Count the lines in the records below that contain the word "when", and give that figure alone.

::: TASK DATA

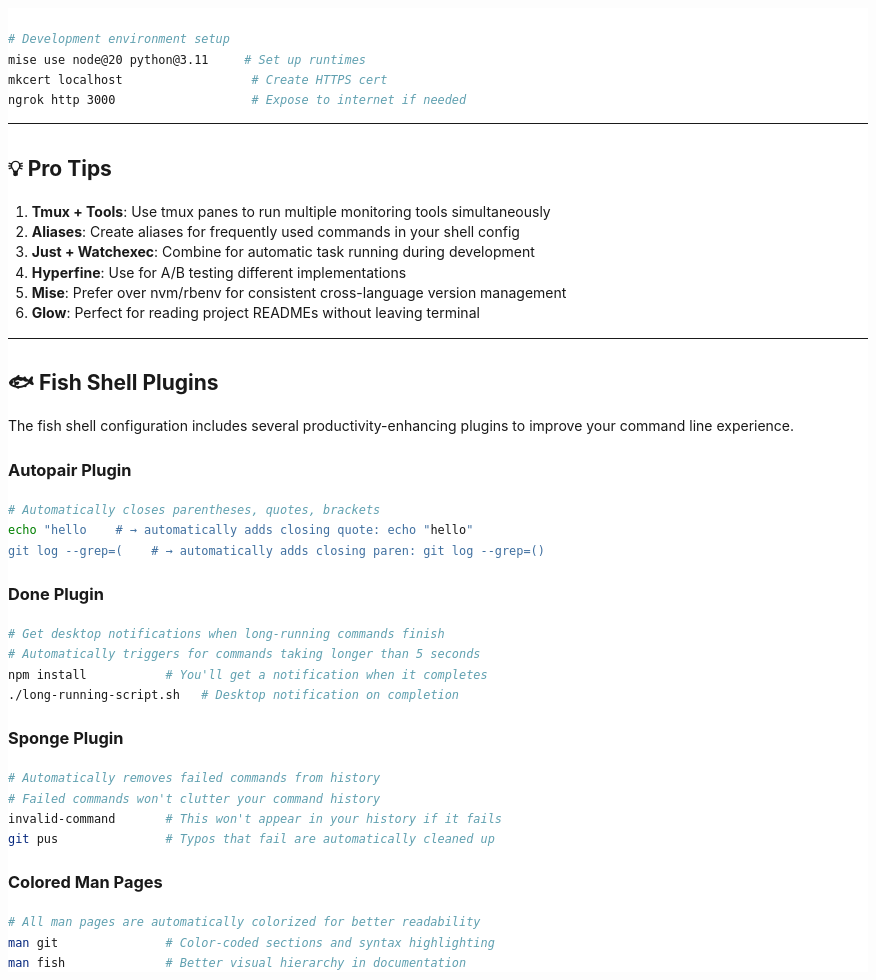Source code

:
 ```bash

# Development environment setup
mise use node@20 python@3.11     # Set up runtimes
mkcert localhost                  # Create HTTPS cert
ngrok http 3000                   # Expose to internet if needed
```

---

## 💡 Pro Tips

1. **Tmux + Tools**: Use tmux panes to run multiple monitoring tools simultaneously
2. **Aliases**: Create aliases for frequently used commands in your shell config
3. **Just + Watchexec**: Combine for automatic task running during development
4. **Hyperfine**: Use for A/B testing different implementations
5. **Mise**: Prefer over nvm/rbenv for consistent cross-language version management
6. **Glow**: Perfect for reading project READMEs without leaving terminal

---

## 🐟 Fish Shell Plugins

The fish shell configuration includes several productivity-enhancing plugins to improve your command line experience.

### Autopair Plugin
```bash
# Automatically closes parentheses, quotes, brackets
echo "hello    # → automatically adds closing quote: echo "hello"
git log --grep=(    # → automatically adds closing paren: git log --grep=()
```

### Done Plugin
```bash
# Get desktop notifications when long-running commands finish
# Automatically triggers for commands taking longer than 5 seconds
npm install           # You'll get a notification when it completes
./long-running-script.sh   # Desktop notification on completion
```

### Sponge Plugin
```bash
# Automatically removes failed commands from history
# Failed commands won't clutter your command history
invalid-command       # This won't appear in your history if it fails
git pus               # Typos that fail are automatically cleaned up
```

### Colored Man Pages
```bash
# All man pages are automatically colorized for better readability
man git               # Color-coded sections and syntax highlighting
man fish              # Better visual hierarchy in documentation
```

::::::
::: TASK DATA

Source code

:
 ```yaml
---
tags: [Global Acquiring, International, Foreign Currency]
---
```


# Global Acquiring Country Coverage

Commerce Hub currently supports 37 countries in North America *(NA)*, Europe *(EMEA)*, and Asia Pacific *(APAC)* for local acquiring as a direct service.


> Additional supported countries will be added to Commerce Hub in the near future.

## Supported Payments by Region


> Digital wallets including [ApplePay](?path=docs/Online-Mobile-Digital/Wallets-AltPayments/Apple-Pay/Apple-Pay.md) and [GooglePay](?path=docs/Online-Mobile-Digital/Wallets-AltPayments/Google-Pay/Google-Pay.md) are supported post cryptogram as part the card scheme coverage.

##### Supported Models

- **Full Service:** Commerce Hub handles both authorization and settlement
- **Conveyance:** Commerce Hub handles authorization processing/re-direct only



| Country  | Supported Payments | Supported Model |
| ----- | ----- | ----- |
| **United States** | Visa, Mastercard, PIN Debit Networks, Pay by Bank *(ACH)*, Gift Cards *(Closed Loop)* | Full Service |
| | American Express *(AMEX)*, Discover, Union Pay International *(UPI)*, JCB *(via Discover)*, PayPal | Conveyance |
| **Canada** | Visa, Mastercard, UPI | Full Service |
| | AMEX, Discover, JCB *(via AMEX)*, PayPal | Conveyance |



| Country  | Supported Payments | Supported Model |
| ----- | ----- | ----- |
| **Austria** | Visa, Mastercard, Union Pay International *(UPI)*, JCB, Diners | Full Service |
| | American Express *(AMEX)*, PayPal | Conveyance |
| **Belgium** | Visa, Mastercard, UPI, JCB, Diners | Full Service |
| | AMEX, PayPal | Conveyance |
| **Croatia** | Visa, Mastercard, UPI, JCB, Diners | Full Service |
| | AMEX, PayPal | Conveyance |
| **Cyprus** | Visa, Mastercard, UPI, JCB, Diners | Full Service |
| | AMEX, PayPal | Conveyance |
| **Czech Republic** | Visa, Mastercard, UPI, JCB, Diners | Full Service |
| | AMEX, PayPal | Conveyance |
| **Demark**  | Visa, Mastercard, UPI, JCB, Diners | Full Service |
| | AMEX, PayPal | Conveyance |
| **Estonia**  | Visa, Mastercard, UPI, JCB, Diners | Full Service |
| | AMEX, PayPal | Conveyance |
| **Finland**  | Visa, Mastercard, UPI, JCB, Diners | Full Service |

::::::

**TASK OUTPUT:** 2